Parler-TTS Latency Measurements
This report summarizes the latency measurements for the Parler-TTS text-to-speech system (ai4bharat/indic-parler-tts
) under different hardware configurations and optimization methods. The latency is reported in seconds and corresponds to the time taken to generate audio for a given number of words. The data is derived from various tests conducted on March 16, 2025.
Latency Table
Parler-TTS Latency Measurements (Formatted)
Hardware | Optimization Method | Word Count | Latency (s) | Notes |
---|---|---|---|---|
T4 | Simple Transformer | 5 | 4.70 | Baseline measurement |
T4 | Simple Transformer | 21 | 23.63 | Baseline measurement |
T4 | Flash Attention | 5 | 8.16 | Slower than baseline |
T4 | Flash Attention | 21 | 38.29 | Significantly slower than baseline |
L4 | Flash Attention | 5 | 3.99 | Fastest for 5 words across tests |
L4 | Flash Attention | 21 | 20.82 | Improved over T4 FA |
L4 | Flash Attention (App) | 7 | 7.92 | App request measurement |
A10G | Flash Attention | 21 | 25.52 | Consistent but slower than L4 |
A10G | Flash Attention | 21 | 24.33 | Slight variation in repeated test |
L4 | Torch Compile (Regular) | 1 | 2.72 | Minimal input size |
L4 | Torch Compile (Regular) | 5 | 2.58 | Fastest for small input |
L4 | Torch Compile (Regular) | 7 | 4.70 | Comparable to baseline T4 |
L4 | Torch Compile (Regular) | 21 | 10.65 | Best regular compile for 21 words |
L4 | Torch Compile (Regular) | 21 | 11.99 | Slight variation |
L4 | Torch Compile (Regular) | 21 | 12.10 | Consistent performance |
L4 | Torch Compile (Regular) | 21 | 13.51 | Higher variation |
L4 | Torch Compile (Reduce OH) | 7 | 3.00 | Estimated from "3s - 7 words" |
L4 | Torch Compile (Reduce OH) | 21 | 10.00 | Estimated from "10 s - 21" |
L4 | Torch Compile (Reduce OH) | 21 | 12.00 | Estimated from "12 s - 21 words" |
Observations
- Hardware Impact:
- The L4 server with Flash Attention showed the best performance for 5 words (3.99s), suggesting better optimization or higher computational power compared to T4.
-
A10G with Flash Attention was slower (24-25s for 21 words) than L4 (20.82s), indicating potential hardware or configuration differences.
-
Optimization Methods:
- Simple Transformer (T4): Served as a baseline with 4.70s for 5 words and 23.63s for 21 words.

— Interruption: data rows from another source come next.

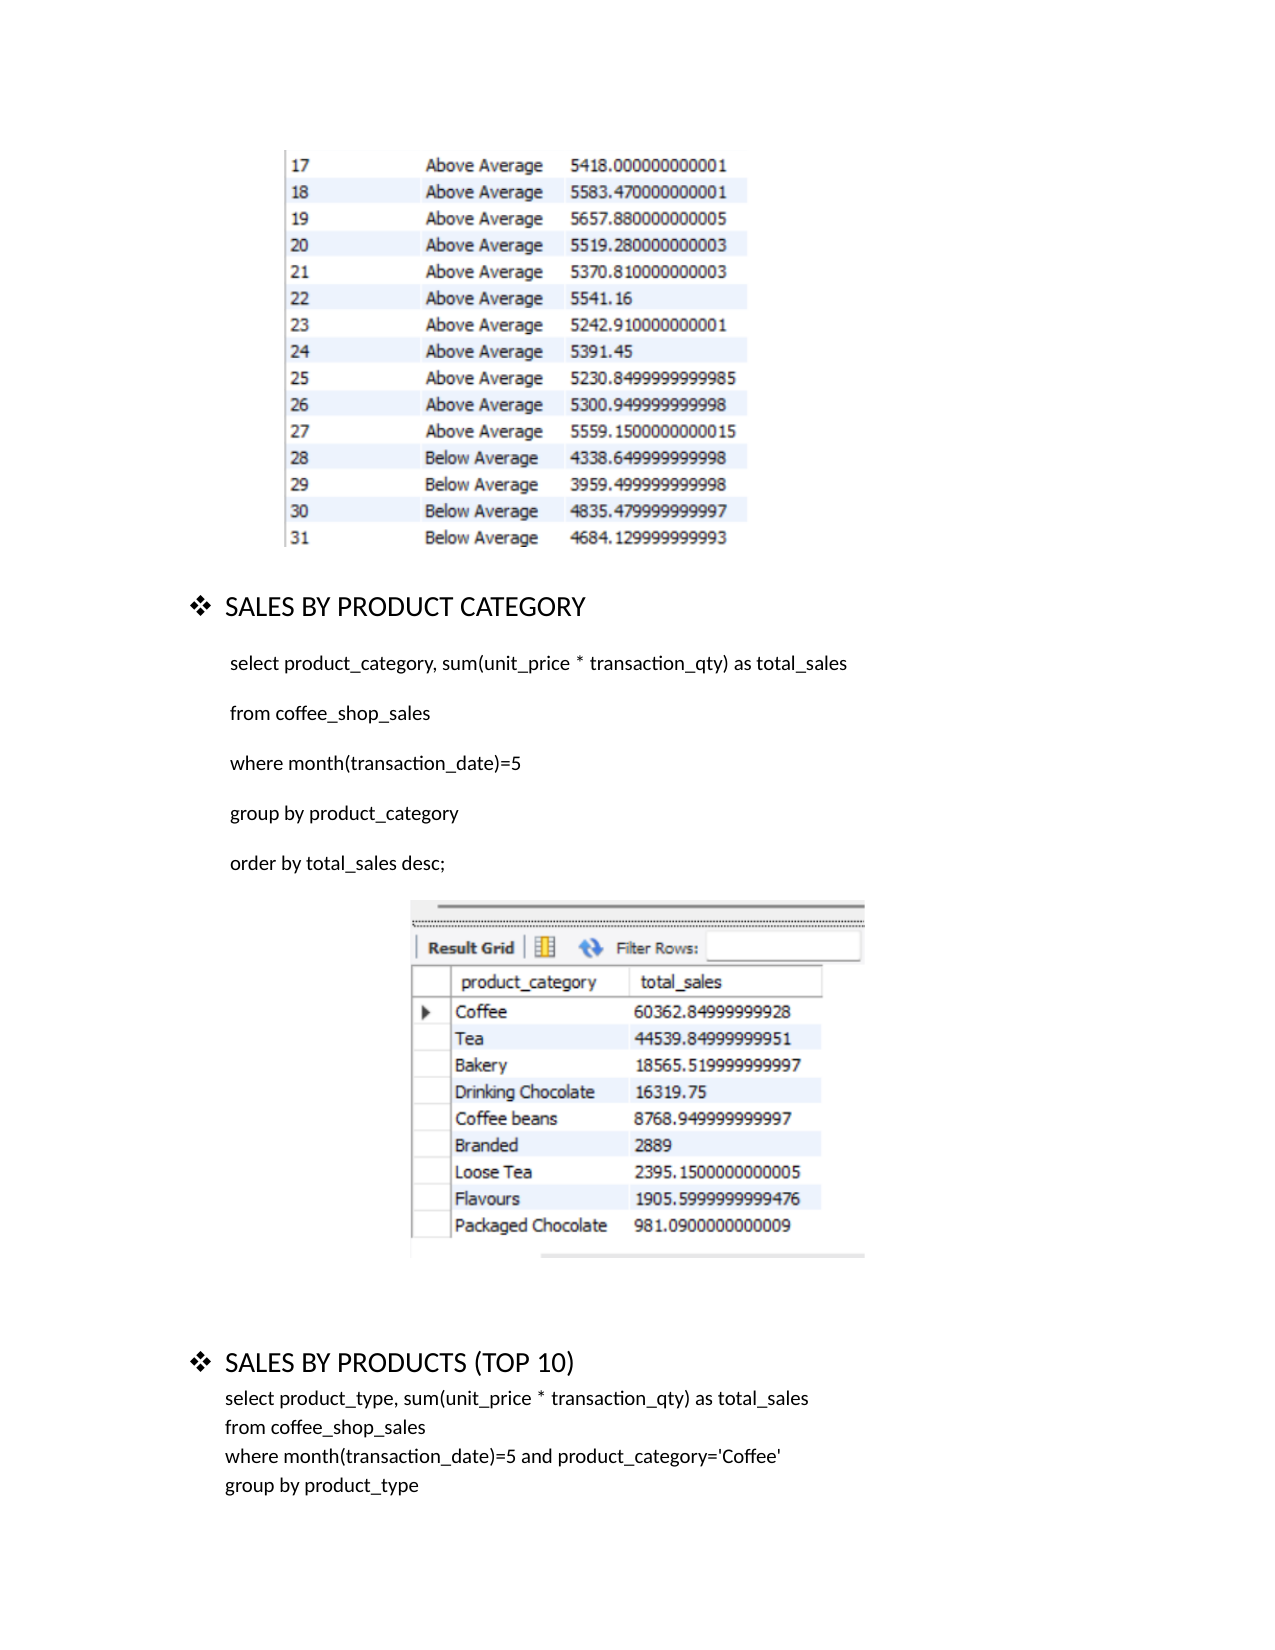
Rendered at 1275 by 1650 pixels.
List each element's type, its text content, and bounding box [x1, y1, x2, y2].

list from coffee_shop_sales [225, 1414, 1125, 1439]
text where month(transaction_date)=5 [150, 750, 1125, 775]
text group by product_category [150, 800, 1125, 825]
text select product_category, sum(unit_price * transaction_qty) as total_sales [150, 650, 1125, 675]
list SALES BY PRODUCTS (TOP 10) [187, 1344, 1125, 1379]
picture [284, 150, 762, 547]
list select product_type, sum(unit_price * transaction_qty) as total_sales [225, 1385, 1125, 1410]
list where month(transaction_date)=5 and product_category='Coffee' [225, 1443, 1125, 1469]
text order by total_sales desc; [150, 850, 1125, 875]
list SALES BY PRODUCT CATEGORY [187, 588, 1125, 624]
list group by product_type [225, 1472, 1125, 1498]
picture [410, 900, 865, 1258]
text from coffee_shop_sales [150, 700, 1125, 725]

- Flash Attention: Surprisingly slower on T4 (8.16s for 5 words, 38.29s for 21 words) compared to the baseline, but improved on L4 (3.99s for 5 words, 20.82s for 21 words). This suggests Flash Attention benefits from specific hardware capabilities.
- Torch Compile (Regular): Consistently faster than Flash Attention, with the best result for 5 words at 2.58s and a range of 10.65-13.51s for 21 words.
-
Torch Compile (Reduce Overhead): Showed promising results with approximately 3s for 7 words and 10-12s for 21 words, indicating potential for lower latency with this mode.
-
Input Size:
- Latency generally increases with word count, but the scaling is not linear. For example, Torch Compile (Regular) took 2.58s for 5 words and 10.65s for 21 words, suggesting optimization benefits for larger inputs.
Notes
- The "reduce-overhead" mode values (3s, 12s, 10s) were approximated from your shorthand notation; actual measurements might vary slightly.

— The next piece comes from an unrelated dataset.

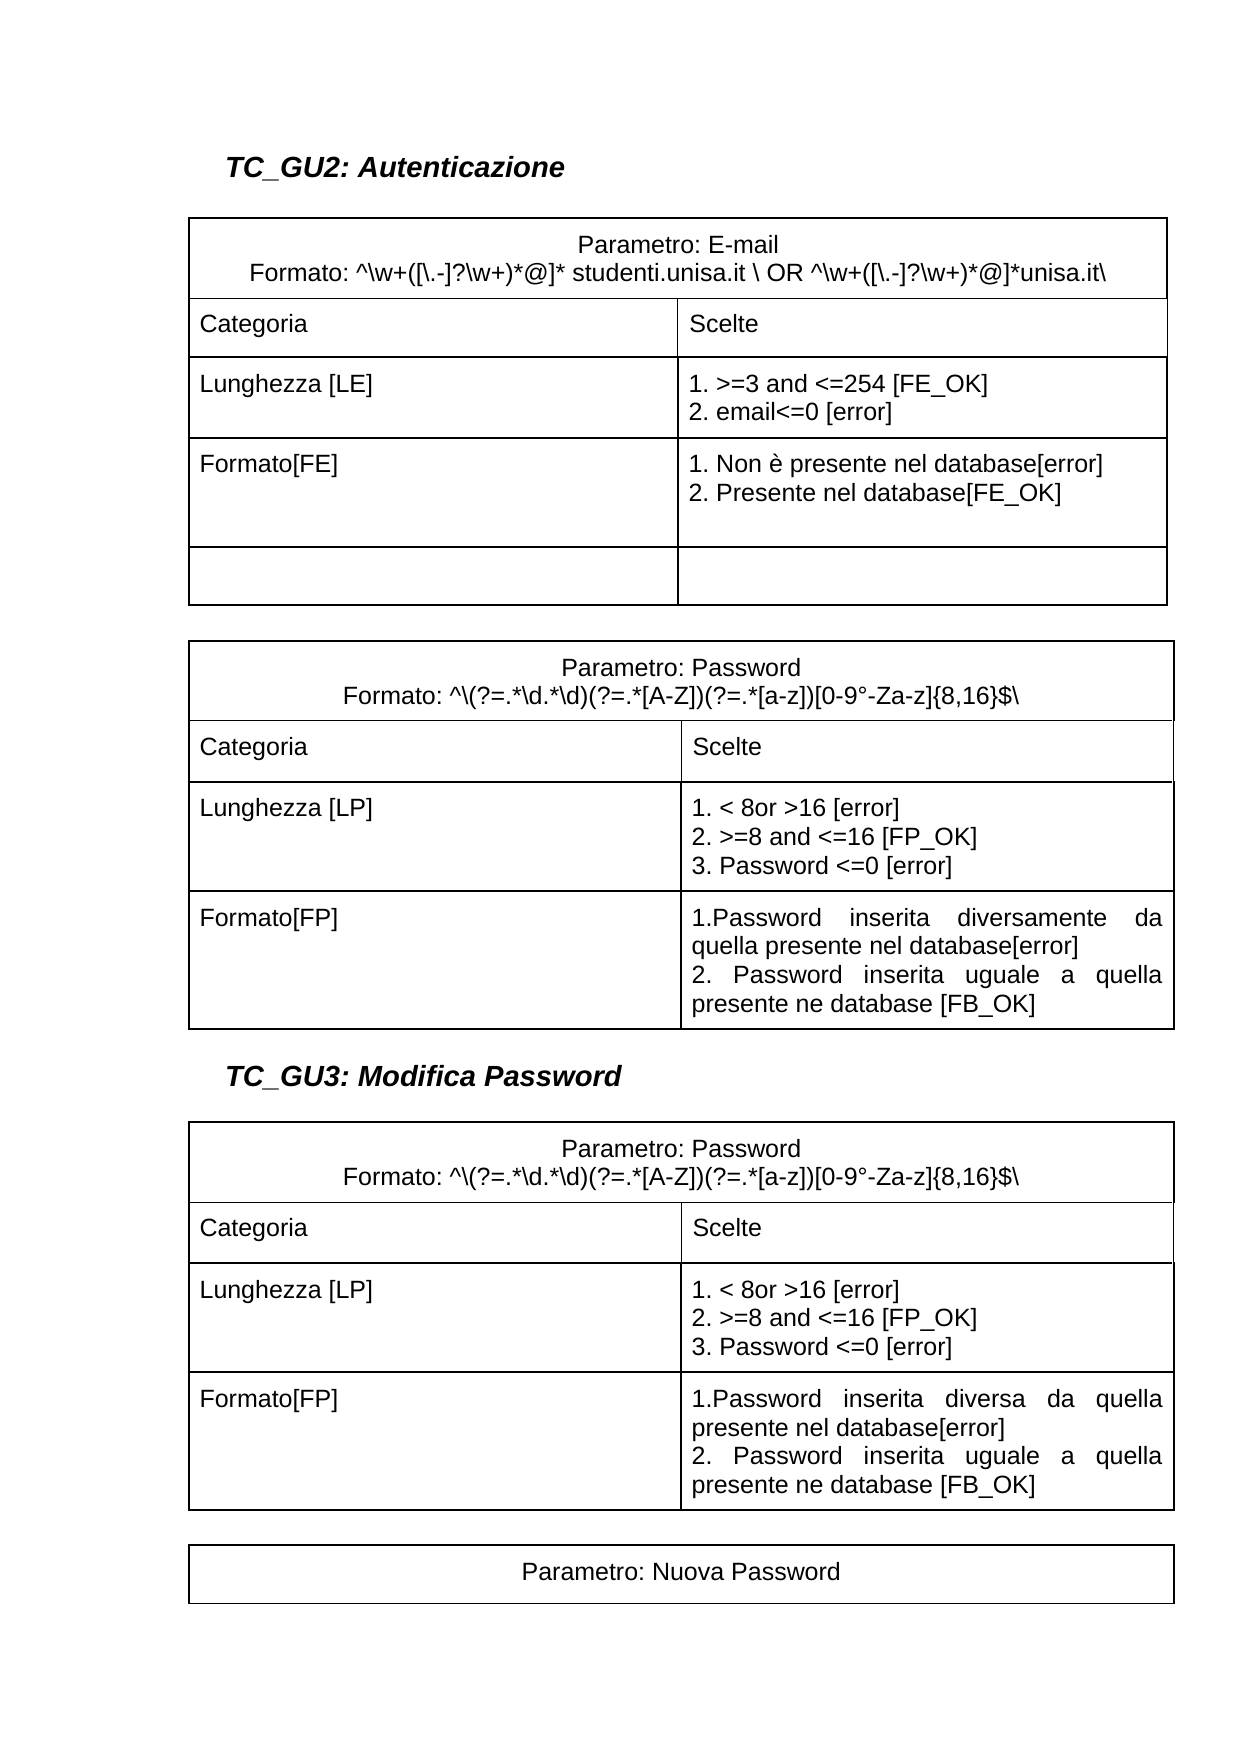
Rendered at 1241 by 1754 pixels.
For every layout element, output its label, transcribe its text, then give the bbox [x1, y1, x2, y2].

- All measurements were taken on March 16, 2025, using the
ai4bharat/indic-parler-tts
model. - Latency values are in seconds (s), rounded to two decimal places.
- Word counts represent the number of words in the input text.
- "Reduce OH" refers to the "reduce-overhead" mode in Torch Compile.
- The table is sorted by hardware, then optimization method, and finally word count for better readability.
Conclusion
The Torch Compile optimization, particularly with "reduce-overhead" mode, appears to offer the best balance of latency reduction across different input sizes. The L4 server with Flash Attention also performed well, especially for smaller inputs. For optimal performance, consider using Torch Compile with "reduce-overhead" mode on capable hardware, though further testing could refine these findings.